:: What to work on ::
Copy out every one of the records below word for word, leaving the pictures out of your answer.

:: Saved entries ::
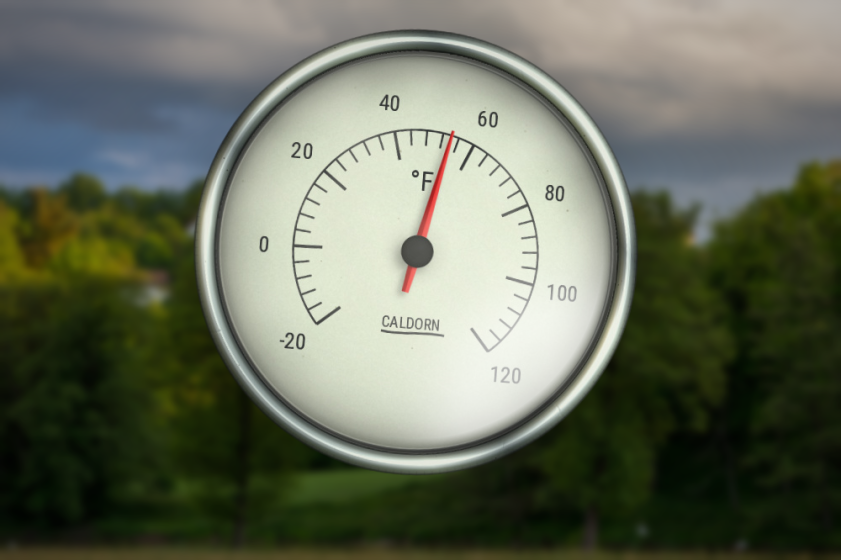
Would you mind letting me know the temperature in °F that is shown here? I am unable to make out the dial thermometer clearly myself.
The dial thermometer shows 54 °F
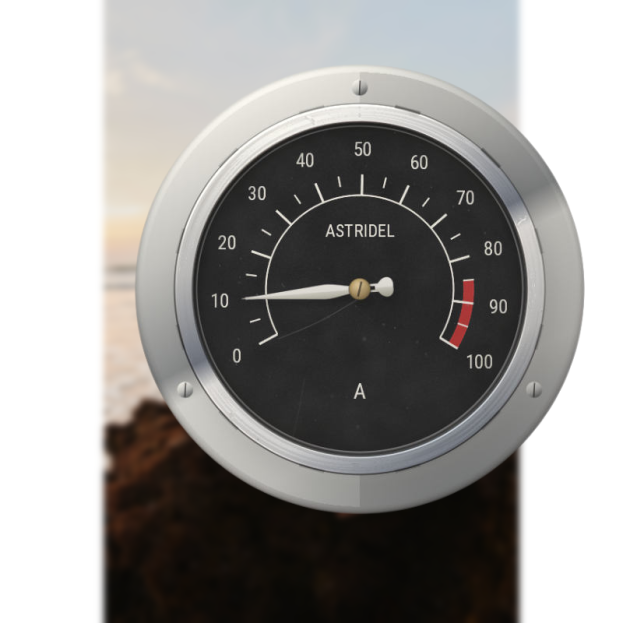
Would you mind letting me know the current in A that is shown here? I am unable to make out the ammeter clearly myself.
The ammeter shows 10 A
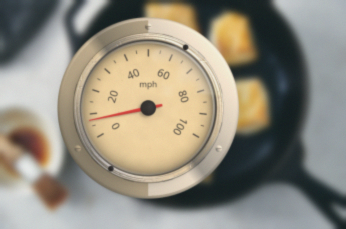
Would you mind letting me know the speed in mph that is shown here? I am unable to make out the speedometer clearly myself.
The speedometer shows 7.5 mph
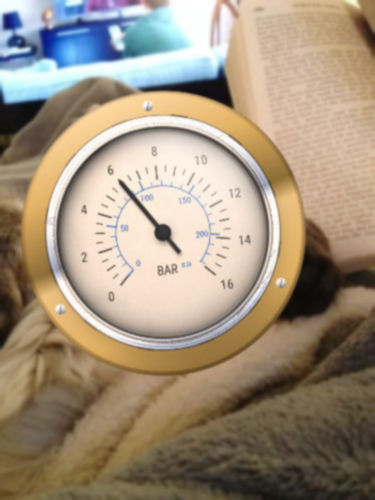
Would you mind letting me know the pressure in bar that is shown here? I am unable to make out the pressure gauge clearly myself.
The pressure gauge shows 6 bar
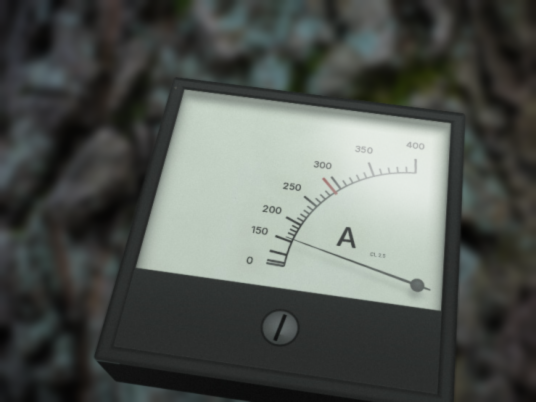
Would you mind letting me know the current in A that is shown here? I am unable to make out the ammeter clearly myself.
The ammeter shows 150 A
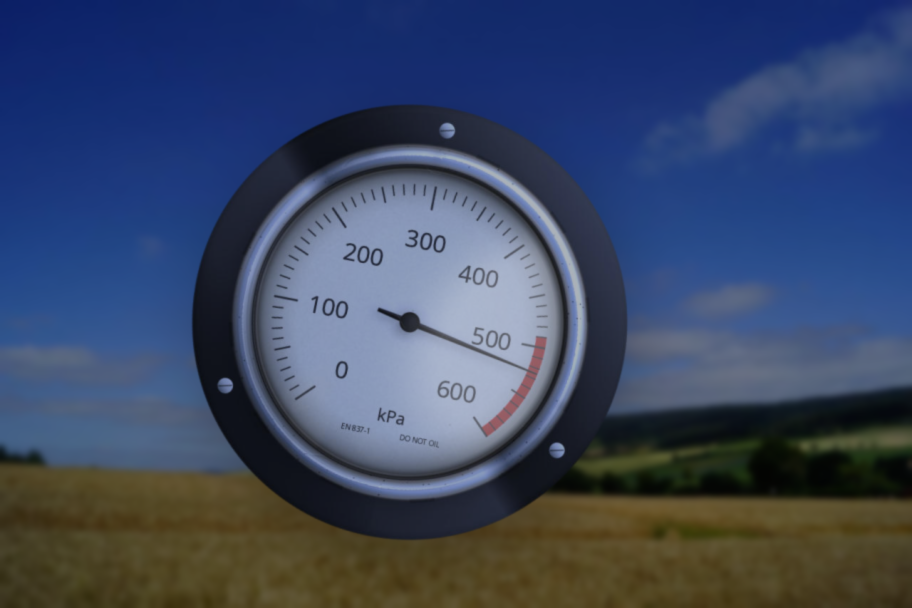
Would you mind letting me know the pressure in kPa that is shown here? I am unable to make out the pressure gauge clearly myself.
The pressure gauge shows 525 kPa
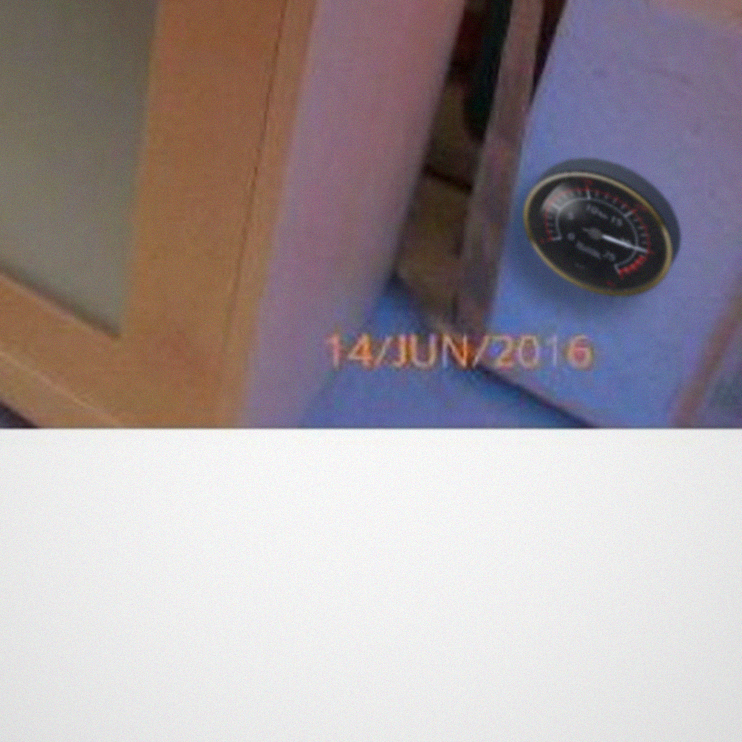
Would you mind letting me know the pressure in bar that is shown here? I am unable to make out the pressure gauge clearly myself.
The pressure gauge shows 20 bar
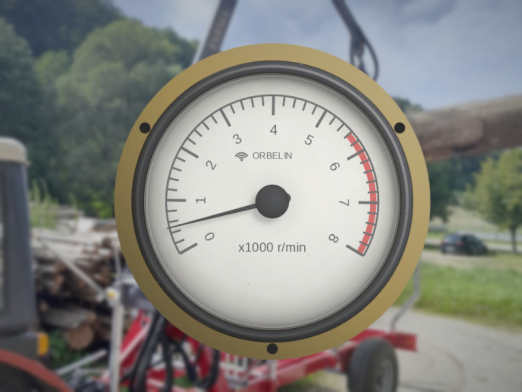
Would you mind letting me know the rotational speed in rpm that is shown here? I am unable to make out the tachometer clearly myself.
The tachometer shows 500 rpm
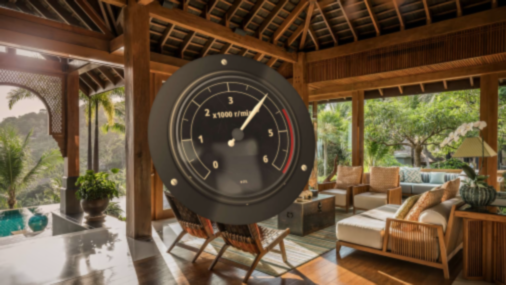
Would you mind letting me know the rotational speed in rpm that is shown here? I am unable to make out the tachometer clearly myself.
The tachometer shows 4000 rpm
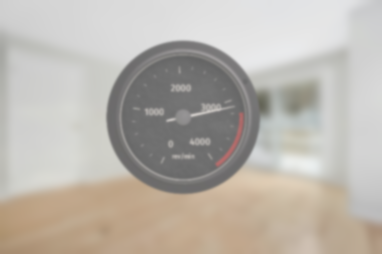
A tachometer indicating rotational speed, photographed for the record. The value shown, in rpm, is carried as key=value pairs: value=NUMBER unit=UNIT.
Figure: value=3100 unit=rpm
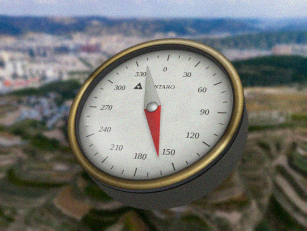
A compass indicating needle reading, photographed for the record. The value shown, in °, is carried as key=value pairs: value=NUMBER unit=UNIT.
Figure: value=160 unit=°
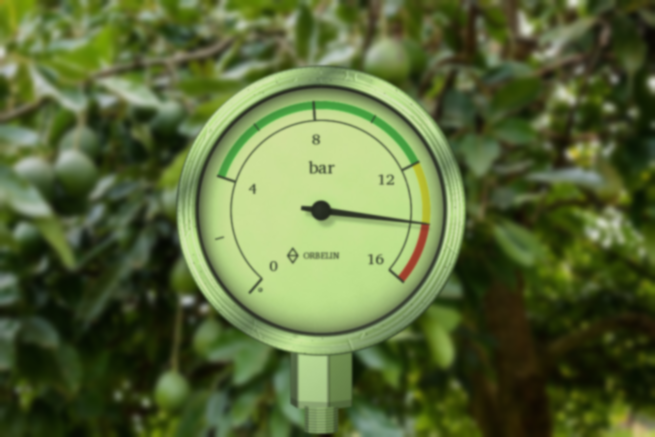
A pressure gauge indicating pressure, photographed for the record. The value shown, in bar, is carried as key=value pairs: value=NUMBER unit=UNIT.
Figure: value=14 unit=bar
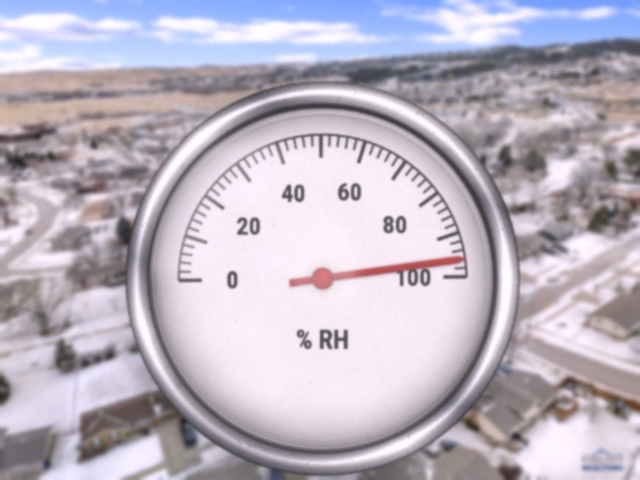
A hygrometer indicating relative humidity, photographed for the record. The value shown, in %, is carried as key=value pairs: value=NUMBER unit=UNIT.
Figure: value=96 unit=%
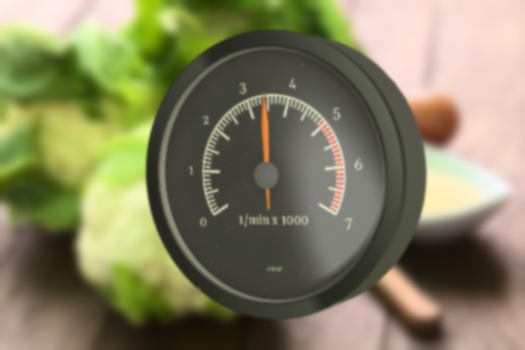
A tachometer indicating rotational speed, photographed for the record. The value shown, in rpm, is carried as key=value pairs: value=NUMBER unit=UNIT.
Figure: value=3500 unit=rpm
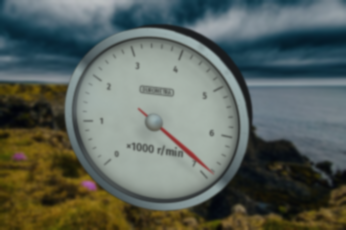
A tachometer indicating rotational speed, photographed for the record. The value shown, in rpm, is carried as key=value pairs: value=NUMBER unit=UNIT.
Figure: value=6800 unit=rpm
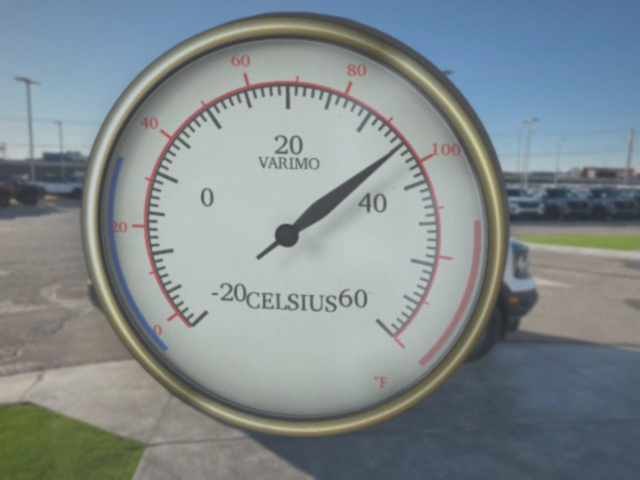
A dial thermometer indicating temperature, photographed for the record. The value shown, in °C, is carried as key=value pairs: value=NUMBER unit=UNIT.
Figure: value=35 unit=°C
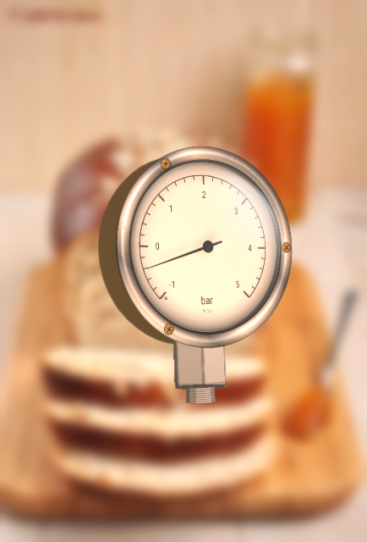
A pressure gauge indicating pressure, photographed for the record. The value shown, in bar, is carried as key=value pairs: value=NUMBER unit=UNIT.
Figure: value=-0.4 unit=bar
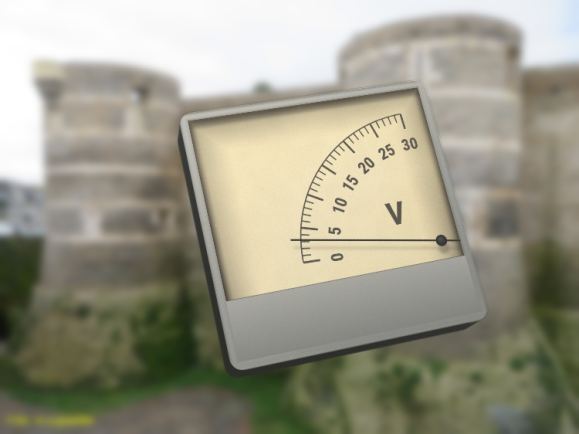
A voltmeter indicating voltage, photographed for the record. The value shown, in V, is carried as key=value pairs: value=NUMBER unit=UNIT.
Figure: value=3 unit=V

:: Answer for the task ::
Would you mind letting me know the temperature in °F that is shown here? I am unable to make out the dial thermometer clearly myself.
The dial thermometer shows 54 °F
Would you mind letting me know the current in A that is shown here? I am unable to make out the ammeter clearly myself.
The ammeter shows 10 A
Would you mind letting me know the speed in mph that is shown here? I am unable to make out the speedometer clearly myself.
The speedometer shows 7.5 mph
Would you mind letting me know the pressure in bar that is shown here? I am unable to make out the pressure gauge clearly myself.
The pressure gauge shows 6 bar
Would you mind letting me know the current in A that is shown here? I am unable to make out the ammeter clearly myself.
The ammeter shows 150 A
Would you mind letting me know the pressure in kPa that is shown here? I am unable to make out the pressure gauge clearly myself.
The pressure gauge shows 525 kPa
Would you mind letting me know the pressure in bar that is shown here? I am unable to make out the pressure gauge clearly myself.
The pressure gauge shows 20 bar
Would you mind letting me know the rotational speed in rpm that is shown here? I am unable to make out the tachometer clearly myself.
The tachometer shows 500 rpm
Would you mind letting me know the rotational speed in rpm that is shown here? I am unable to make out the tachometer clearly myself.
The tachometer shows 4000 rpm
A tachometer indicating rotational speed, photographed for the record. The value shown, in rpm, is carried as key=value pairs: value=NUMBER unit=UNIT.
Figure: value=3100 unit=rpm
A compass indicating needle reading, photographed for the record. The value shown, in °, is carried as key=value pairs: value=NUMBER unit=UNIT.
Figure: value=160 unit=°
A pressure gauge indicating pressure, photographed for the record. The value shown, in bar, is carried as key=value pairs: value=NUMBER unit=UNIT.
Figure: value=14 unit=bar
A hygrometer indicating relative humidity, photographed for the record. The value shown, in %, is carried as key=value pairs: value=NUMBER unit=UNIT.
Figure: value=96 unit=%
A tachometer indicating rotational speed, photographed for the record. The value shown, in rpm, is carried as key=value pairs: value=NUMBER unit=UNIT.
Figure: value=3500 unit=rpm
A tachometer indicating rotational speed, photographed for the record. The value shown, in rpm, is carried as key=value pairs: value=NUMBER unit=UNIT.
Figure: value=6800 unit=rpm
A dial thermometer indicating temperature, photographed for the record. The value shown, in °C, is carried as key=value pairs: value=NUMBER unit=UNIT.
Figure: value=35 unit=°C
A pressure gauge indicating pressure, photographed for the record. The value shown, in bar, is carried as key=value pairs: value=NUMBER unit=UNIT.
Figure: value=-0.4 unit=bar
A voltmeter indicating voltage, photographed for the record. The value shown, in V, is carried as key=value pairs: value=NUMBER unit=UNIT.
Figure: value=3 unit=V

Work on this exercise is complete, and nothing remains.